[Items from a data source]
---+---

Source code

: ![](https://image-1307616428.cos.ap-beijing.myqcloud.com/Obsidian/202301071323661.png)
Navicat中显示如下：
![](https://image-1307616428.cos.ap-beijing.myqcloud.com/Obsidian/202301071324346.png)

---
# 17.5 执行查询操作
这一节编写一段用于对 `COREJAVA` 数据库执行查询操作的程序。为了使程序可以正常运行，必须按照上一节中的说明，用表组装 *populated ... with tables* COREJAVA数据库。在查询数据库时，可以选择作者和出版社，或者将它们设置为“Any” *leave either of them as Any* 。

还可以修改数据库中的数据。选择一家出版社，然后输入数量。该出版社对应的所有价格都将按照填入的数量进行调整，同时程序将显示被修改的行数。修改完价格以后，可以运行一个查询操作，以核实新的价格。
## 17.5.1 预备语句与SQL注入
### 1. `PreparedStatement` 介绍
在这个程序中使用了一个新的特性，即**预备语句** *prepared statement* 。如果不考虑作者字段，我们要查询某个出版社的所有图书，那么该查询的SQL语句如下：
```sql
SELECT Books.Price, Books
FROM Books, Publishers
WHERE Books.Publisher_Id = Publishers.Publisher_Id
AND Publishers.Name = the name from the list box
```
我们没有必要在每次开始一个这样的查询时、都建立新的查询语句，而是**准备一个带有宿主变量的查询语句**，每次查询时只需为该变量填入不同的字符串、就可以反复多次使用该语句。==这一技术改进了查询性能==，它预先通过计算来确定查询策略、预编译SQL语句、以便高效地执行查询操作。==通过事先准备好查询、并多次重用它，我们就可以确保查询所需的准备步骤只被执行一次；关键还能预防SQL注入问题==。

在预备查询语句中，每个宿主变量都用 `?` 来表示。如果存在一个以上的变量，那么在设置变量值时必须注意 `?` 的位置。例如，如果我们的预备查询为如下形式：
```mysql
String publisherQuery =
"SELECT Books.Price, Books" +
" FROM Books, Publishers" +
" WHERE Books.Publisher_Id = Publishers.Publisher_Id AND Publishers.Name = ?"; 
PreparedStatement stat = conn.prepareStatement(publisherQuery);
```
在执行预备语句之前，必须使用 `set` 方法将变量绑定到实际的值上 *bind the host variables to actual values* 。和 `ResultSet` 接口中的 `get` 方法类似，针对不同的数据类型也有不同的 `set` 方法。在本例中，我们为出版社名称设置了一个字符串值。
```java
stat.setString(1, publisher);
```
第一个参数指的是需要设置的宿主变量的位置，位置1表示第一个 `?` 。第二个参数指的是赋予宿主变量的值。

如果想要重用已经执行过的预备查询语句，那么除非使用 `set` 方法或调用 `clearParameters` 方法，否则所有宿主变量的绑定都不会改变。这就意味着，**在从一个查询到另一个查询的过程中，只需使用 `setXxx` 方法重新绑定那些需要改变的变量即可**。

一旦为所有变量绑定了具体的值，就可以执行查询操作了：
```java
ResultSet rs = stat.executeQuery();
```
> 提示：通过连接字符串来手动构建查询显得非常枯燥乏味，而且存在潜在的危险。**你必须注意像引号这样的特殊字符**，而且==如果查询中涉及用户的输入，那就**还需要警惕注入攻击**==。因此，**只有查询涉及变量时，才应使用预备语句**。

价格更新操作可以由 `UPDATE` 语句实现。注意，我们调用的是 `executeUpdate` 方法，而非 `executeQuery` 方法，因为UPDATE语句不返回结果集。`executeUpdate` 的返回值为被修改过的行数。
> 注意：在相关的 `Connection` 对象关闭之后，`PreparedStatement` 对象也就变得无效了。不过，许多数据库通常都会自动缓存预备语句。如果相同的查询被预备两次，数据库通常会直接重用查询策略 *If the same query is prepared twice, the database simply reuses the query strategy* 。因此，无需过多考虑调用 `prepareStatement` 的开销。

---+---

Task requirements: Give all of the entries again, word for word.

Answer below:
Source code

: ![](https://image-1307616428.cos.ap-beijing.myqcloud.com/Obsidian/202301071323661.png)
Navicat中显示如下：
![](https://image-1307616428.cos.ap-beijing.myqcloud.com/Obsidian/202301071324346.png)

---
# 17.5 执行查询操作
这一节编写一段用于对 `COREJAVA` 数据库执行查询操作的程序。为了使程序可以正常运行，必须按照上一节中的说明，用表组装 *populated ... with tables* COREJAVA数据库。在查询数据库时，可以选择作者和出版社，或者将它们设置为“Any” *leave either of them as Any* 。

还可以修改数据库中的数据。选择一家出版社，然后输入数量。该出版社对应的所有价格都将按照填入的数量进行调整，同时程序将显示被修改的行数。修改完价格以后，可以运行一个查询操作，以核实新的价格。
## 17.5.1 预备语句与SQL注入
### 1. `PreparedStatement` 介绍
在这个程序中使用了一个新的特性，即**预备语句** *prepared statement* 。如果不考虑作者字段，我们要查询某个出版社的所有图书，那么该查询的SQL语句如下：
```sql
SELECT Books.Price, Books
FROM Books, Publishers
WHERE Books.Publisher_Id = Publishers.Publisher_Id
AND Publishers.Name = the name from the list box
```
我们没有必要在每次开始一个这样的查询时、都建立新的查询语句，而是**准备一个带有宿主变量的查询语句**，每次查询时只需为该变量填入不同的字符串、就可以反复多次使用该语句。==这一技术改进了查询性能==，它预先通过计算来确定查询策略、预编译SQL语句、以便高效地执行查询操作。==通过事先准备好查询、并多次重用它，我们就可以确保查询所需的准备步骤只被执行一次；关键还能预防SQL注入问题==。

在预备查询语句中，每个宿主变量都用 `?` 来表示。如果存在一个以上的变量，那么在设置变量值时必须注意 `?` 的位置。例如，如果我们的预备查询为如下形式：
```mysql
String publisherQuery =
"SELECT Books.Price, Books" +
" FROM Books, Publishers" +
" WHERE Books.Publisher_Id = Publishers.Publisher_Id AND Publishers.Name = ?"; 
PreparedStatement stat = conn.prepareStatement(publisherQuery);
```
在执行预备语句之前，必须使用 `set` 方法将变量绑定到实际的值上 *bind the host variables to actual values* 。和 `ResultSet` 接口中的 `get` 方法类似，针对不同的数据类型也有不同的 `set` 方法。在本例中，我们为出版社名称设置了一个字符串值。
```java
stat.setString(1, publisher);
```
第一个参数指的是需要设置的宿主变量的位置，位置1表示第一个 `?` 。第二个参数指的是赋予宿主变量的值。

如果想要重用已经执行过的预备查询语句，那么除非使用 `set` 方法或调用 `clearParameters` 方法，否则所有宿主变量的绑定都不会改变。这就意味着，**在从一个查询到另一个查询的过程中，只需使用 `setXxx` 方法重新绑定那些需要改变的变量即可**。

一旦为所有变量绑定了具体的值，就可以执行查询操作了：
```java
ResultSet rs = stat.executeQuery();
```
> 提示：通过连接字符串来手动构建查询显得非常枯燥乏味，而且存在潜在的危险。**你必须注意像引号这样的特殊字符**，而且==如果查询中涉及用户的输入，那就**还需要警惕注入攻击**==。因此，**只有查询涉及变量时，才应使用预备语句**。

价格更新操作可以由 `UPDATE` 语句实现。注意，我们调用的是 `executeUpdate` 方法，而非 `executeQuery` 方法，因为UPDATE语句不返回结果集。`executeUpdate` 的返回值为被修改过的行数。
> 注意：在相关的 `Connection` 对象关闭之后，`PreparedStatement` 对象也就变得无效了。不过，许多数据库通常都会自动缓存预备语句。如果相同的查询被预备两次，数据库通常会直接重用查询策略 *If the same query is prepared twice, the database simply reuses the query strategy* 。因此，无需过多考虑调用 `prepareStatement` 的开销。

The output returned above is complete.